Airlines, mainly Southwest, American and United, should be able to swap out planes pretty quickly, and passengers shouldn't be terribly inconvenienced, said Paul Hudson, president of flyersrights.org, which represents passengers. The Max, he said, makes up only a small percentage of the U.S. passenger jet fleet, he said.
"I think any disruptions will be very minor," he said. "The first quarter of the year is the slow quarter, generally for air travel,"adding that the airlines have planes on the ground that aren't being used on trans-Atlantic flights that could be diverted to domestic routes.
Boeing issued a statement saying it supported the FAA's decision even though it "continues to have full confidence in the safety of the 737 MAX." The company also said it had itself recommended the suspension of the Max fleet after consultations with the FAA and the National Transportation Safety Board.
"We are supporting this proactive step out of an abundance of caution," Boeing said.
The groundings will have a far-reaching financial impact on Boeing, at least in the short term, said John Cox, a veteran pilot and CEO of Safety Operating Systems.
In addition to those that have already been grounded, there are more than 4,600 Boeing 737 Max 8 planes on backlog that are not yet delivered to airlines.
"There are delivery dates that aren't being met, there's usage of the aircraft that's not being met, and all the supply chain things that Boeing so carefully crafted," Cox said. "If they can't deliver the airplanes, where do they put the extra engines and the extra fuselage and the extra electrical components"
Even so, Cox thinks Boeing will recover, because the planes typically fly for 30 to 40 years, and any needed fix will be made quickly, he said.
Boeing's shares have plummeted almost 11 percent since Sunday's Ethiopian Airlines crash. On Wednesday, the stock sank to $363.36 after the FAA announcement but then recovered to close at $377.14, up 0.5 percent for the day. It rose slightly in after-hours trading to $378.

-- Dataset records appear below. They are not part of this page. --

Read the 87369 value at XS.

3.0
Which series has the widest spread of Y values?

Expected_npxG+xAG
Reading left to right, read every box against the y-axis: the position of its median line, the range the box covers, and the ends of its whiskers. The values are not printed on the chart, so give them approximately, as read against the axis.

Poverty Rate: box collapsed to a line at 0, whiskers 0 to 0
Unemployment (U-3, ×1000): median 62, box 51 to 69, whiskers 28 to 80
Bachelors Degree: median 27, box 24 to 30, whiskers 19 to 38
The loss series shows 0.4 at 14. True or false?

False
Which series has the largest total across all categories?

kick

In making the decision to ground the Max 8s in Canada, Transport Minister Marc Garneau said a comparison of vertical fluctuations found a "similar profile" between the Ethiopian Airlines crash and the Lion Air crash.

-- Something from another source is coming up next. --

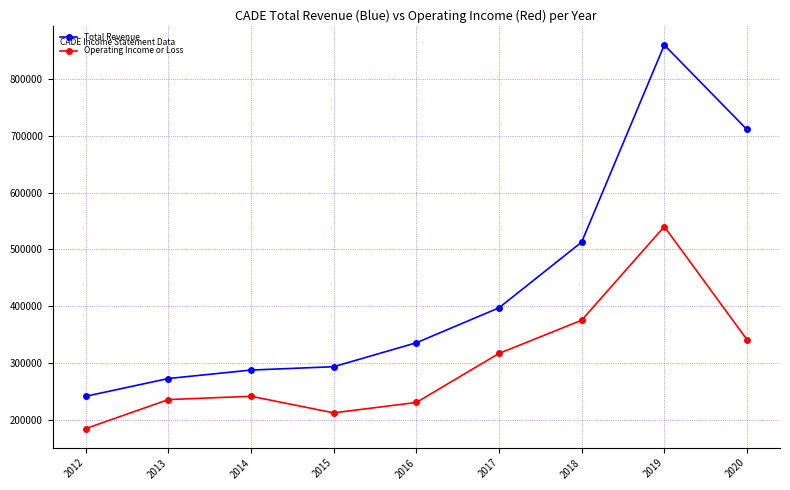

What is the approximate value of Operating Income or Loss at 2013?

235200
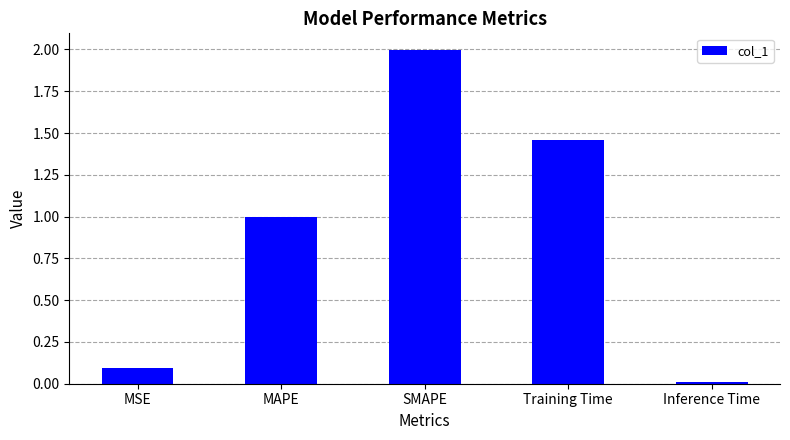

What is the average value?

0.9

Canada lost 18 of its citizens in Sunday's crash, the second highest number after Kenya. A Canadian family of six were among the dead.
Lebanon and Kosovo also barred the Boeing 737 Max 8 from their airspace Wednesday, and Norwegian Air Shuttles said it would seek compensation from Boeing after grounding its fleet. Egypt banned the operation of the aircraft. Thailand ordered budget airline Thai Lion Air to suspend flying the planes for risk assessments. Lion Air confirmed reports it has put on hold the scheduled delivery of four of the jets.